Can back pain be a sign of appendicitis?
Yes. It is possible that you can experience pain in the sides of your back, although the condition is primarily associated with pain in the abdominal area (stomach). If you note back pain that doesn’t subside within 4 hours, it is alerting you to something wrong (not necessarily just possible appendicitis) and you should consult your doctor for a check.
If indeed, the pain is related to appendicitis, swift treatment action may be necessary and you won’t want to take a chance by waiting it out.
Do teenagers experience different symptoms of appendicitis than adults or small children?
Signs and symptoms experienced by a teenager are typically the same as for an adult. As with children, they may begin a little differently. For children and teenagers, the first indication is likely to be a dull stomach ache near the bellybutton (navel). The discomfort or pain then progresses to the lower right side and intensifies as the infection inside worsens.
Young children (toddlers) under the age of 2 can even experience appendicitis. A parent will note a swollen or bloated tummy as an initial sign, often followed by vomiting. Fairly quickly, other common symptoms will develop in all cases including children and teens. A fever, nausea and a loss of appetite are among the flags in children and teens to see a doctor as soon as possible.

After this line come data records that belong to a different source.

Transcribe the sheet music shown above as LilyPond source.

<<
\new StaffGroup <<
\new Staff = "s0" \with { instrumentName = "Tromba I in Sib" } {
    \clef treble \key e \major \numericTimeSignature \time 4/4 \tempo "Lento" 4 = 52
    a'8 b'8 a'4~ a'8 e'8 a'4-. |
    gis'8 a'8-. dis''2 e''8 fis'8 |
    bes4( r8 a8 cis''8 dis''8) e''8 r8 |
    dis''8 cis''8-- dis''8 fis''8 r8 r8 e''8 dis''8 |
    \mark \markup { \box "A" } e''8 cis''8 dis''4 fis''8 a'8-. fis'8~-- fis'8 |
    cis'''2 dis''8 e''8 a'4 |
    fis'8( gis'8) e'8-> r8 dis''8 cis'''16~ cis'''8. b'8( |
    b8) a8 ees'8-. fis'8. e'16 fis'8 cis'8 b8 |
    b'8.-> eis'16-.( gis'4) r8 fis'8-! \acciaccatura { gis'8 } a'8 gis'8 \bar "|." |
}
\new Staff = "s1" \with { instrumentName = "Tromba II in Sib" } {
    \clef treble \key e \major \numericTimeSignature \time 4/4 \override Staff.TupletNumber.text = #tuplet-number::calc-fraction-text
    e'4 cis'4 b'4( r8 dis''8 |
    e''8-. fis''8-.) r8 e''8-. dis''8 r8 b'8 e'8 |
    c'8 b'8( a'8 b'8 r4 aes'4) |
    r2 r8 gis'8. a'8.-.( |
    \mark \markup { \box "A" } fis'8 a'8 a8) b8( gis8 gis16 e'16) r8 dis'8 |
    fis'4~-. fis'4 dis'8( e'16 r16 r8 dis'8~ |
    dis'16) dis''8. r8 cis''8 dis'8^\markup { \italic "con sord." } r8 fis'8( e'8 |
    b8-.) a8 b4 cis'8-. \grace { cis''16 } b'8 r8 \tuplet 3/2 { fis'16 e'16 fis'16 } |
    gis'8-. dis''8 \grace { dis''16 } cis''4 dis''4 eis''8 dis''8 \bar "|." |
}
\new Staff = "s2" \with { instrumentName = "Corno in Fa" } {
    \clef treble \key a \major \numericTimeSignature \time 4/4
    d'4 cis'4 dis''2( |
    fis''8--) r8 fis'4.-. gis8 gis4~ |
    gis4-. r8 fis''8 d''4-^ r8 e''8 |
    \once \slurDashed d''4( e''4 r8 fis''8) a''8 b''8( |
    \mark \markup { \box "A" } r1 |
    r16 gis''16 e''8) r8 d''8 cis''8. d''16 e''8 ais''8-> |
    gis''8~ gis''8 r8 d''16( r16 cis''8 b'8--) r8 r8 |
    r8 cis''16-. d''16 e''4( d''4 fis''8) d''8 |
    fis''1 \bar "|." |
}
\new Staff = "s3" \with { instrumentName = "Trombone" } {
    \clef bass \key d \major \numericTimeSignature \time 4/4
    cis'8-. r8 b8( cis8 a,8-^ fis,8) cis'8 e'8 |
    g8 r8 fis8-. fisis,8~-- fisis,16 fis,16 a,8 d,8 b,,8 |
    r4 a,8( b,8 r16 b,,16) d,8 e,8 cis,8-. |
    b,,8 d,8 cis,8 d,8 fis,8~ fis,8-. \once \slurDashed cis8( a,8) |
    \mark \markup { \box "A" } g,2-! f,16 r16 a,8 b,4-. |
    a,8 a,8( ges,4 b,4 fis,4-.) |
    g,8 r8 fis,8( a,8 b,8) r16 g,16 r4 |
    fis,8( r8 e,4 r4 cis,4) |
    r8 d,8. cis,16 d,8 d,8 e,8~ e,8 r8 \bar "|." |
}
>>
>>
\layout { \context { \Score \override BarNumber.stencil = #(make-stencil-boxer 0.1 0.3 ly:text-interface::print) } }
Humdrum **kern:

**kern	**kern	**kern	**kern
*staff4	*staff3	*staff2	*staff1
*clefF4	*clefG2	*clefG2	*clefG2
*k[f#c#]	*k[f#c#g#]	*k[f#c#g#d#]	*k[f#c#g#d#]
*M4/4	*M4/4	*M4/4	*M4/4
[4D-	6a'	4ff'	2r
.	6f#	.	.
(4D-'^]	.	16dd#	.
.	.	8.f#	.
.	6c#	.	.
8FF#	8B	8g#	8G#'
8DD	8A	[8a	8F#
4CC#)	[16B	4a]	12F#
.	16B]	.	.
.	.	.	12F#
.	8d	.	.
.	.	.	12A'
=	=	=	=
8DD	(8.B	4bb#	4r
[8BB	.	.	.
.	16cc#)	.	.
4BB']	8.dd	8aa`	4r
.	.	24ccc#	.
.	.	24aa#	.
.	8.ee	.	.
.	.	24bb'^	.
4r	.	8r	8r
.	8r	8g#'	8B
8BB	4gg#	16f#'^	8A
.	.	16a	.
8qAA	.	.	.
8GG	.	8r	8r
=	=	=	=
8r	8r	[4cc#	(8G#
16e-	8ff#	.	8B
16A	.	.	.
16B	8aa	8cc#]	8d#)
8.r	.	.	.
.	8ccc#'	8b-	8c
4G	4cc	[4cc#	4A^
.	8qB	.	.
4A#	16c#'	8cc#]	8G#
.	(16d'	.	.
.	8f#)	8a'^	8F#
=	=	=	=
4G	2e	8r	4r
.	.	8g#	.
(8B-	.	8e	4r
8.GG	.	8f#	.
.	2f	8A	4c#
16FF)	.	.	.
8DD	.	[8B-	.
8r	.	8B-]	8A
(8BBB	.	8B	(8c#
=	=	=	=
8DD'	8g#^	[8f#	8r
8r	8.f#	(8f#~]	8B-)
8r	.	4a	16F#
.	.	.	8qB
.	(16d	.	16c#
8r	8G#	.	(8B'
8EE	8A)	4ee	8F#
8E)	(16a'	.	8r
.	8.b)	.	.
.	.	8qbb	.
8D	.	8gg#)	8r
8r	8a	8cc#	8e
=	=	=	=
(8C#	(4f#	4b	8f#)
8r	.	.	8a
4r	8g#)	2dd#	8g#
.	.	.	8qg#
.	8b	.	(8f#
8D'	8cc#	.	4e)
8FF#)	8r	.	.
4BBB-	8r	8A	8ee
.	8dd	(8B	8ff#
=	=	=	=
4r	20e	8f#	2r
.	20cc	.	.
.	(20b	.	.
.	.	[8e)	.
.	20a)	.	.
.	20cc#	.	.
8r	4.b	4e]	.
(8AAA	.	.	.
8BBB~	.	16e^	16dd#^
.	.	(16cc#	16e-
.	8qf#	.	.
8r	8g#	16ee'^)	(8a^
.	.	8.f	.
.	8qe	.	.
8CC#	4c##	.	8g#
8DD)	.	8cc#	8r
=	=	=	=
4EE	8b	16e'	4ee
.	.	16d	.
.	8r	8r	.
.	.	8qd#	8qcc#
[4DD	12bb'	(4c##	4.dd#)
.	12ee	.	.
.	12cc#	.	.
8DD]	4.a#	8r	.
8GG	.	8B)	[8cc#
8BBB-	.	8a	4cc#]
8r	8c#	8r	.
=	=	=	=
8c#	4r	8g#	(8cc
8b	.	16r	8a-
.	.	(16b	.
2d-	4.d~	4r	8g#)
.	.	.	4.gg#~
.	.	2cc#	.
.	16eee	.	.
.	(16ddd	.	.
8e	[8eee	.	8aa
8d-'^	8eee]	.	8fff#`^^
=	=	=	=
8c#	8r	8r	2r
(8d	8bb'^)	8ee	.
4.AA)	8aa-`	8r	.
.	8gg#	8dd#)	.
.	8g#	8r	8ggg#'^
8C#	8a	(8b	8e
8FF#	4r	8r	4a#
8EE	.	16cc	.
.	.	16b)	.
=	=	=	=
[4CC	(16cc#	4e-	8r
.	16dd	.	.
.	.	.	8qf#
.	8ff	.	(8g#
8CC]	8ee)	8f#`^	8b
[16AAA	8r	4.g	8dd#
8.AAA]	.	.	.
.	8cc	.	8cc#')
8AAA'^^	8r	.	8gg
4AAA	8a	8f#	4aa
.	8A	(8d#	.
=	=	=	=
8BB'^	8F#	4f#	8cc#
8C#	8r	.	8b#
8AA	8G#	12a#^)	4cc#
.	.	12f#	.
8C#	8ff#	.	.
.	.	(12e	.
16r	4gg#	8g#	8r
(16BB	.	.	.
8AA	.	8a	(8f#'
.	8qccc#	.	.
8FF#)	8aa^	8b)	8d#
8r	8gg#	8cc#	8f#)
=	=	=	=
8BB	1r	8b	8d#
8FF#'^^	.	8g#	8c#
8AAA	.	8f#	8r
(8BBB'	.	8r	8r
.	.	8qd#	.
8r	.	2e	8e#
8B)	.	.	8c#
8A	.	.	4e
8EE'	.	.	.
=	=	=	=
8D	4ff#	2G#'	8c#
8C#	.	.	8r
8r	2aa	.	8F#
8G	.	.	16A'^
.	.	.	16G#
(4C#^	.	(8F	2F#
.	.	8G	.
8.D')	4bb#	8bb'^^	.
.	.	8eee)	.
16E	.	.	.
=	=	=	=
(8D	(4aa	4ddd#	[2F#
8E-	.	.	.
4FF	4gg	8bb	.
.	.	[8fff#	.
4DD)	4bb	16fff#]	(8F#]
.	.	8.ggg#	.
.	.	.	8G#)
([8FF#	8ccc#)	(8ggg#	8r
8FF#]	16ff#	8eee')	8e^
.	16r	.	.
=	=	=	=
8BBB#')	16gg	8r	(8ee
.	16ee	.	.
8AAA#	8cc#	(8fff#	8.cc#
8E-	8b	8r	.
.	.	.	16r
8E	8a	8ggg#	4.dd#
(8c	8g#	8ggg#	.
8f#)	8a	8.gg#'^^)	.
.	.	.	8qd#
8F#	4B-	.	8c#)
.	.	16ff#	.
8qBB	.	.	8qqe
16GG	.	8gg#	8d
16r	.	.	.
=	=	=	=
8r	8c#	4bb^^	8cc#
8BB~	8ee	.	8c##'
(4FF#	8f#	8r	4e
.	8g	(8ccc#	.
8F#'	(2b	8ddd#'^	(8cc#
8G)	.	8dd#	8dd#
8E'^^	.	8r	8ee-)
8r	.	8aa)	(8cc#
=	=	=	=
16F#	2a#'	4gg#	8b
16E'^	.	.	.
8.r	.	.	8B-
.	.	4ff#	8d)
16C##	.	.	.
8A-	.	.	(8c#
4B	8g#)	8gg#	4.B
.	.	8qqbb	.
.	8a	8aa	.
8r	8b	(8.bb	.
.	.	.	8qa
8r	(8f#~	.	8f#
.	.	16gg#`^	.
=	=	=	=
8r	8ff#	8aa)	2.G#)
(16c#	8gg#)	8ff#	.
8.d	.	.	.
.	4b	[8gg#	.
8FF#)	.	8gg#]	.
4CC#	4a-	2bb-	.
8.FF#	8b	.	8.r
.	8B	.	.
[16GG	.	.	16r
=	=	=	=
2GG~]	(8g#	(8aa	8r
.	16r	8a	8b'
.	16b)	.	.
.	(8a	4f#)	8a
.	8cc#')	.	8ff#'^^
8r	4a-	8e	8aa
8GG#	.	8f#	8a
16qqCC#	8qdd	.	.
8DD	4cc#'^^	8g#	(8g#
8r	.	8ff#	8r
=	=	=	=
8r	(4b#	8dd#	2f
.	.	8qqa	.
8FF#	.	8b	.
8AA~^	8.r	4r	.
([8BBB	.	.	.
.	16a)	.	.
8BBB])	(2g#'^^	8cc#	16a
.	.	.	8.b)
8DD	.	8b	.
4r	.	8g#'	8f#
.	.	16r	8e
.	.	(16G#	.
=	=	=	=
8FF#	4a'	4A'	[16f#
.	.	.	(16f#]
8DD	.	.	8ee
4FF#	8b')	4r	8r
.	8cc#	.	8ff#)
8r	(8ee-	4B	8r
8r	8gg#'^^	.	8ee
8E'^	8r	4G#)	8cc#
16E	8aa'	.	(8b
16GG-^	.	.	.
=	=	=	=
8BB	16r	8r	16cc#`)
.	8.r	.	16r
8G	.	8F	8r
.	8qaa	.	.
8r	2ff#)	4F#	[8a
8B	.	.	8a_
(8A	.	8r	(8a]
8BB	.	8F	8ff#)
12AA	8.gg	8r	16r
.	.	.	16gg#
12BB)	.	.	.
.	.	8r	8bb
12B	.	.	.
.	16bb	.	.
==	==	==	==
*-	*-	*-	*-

Is it possible to prevent appendicitis?
No, not really. A healthy diet, rich in fibre (with plenty fruits and vegetables) appears to bring about less occurrences of appendicitis (appendix bursts). Increased fibre helps keep your digestive system in good health and your bowel movements regular.
Constipation and subsequent stool build-up often leads to an obstruction, and ultimately resulting in infection that causes appendicitis.
If you have a known condition that typically causes infection or inflammation in the bowels as a side complication, your doctor will be aware of the potential dangers of appendicitis. Together with your doctor, an effective plan can be developed to do all you can to prevent infection or obstructions.
What happens if I experience appendicitis during pregnancy?
Unfortunately, it can happen, and isn’t too uncommon. It usually tends to happen around the second or third trimester of a woman’s pregnancy. Diagnosis may be difficult as it is all too easy for a woman to associate her discomfort with her pregnancy and not seek medical treatment initially.
As with any other case, a delayed diagnosis places a person at increased risk of complications. For a pregnant woman, this includes foetal loss due to the exposure to infectious fluids during rupture. Due to the natural strain pregnancy places on the body, a woman is at higher risk of rupture fairly quickly.
The diagnosis and treatment procedures are much the same as for any other patient. Recovery, however, will require additional care. A pregnant woman will be closely monitored by their surgeon, primary physician (GP) and gynaecologist or obstetrician.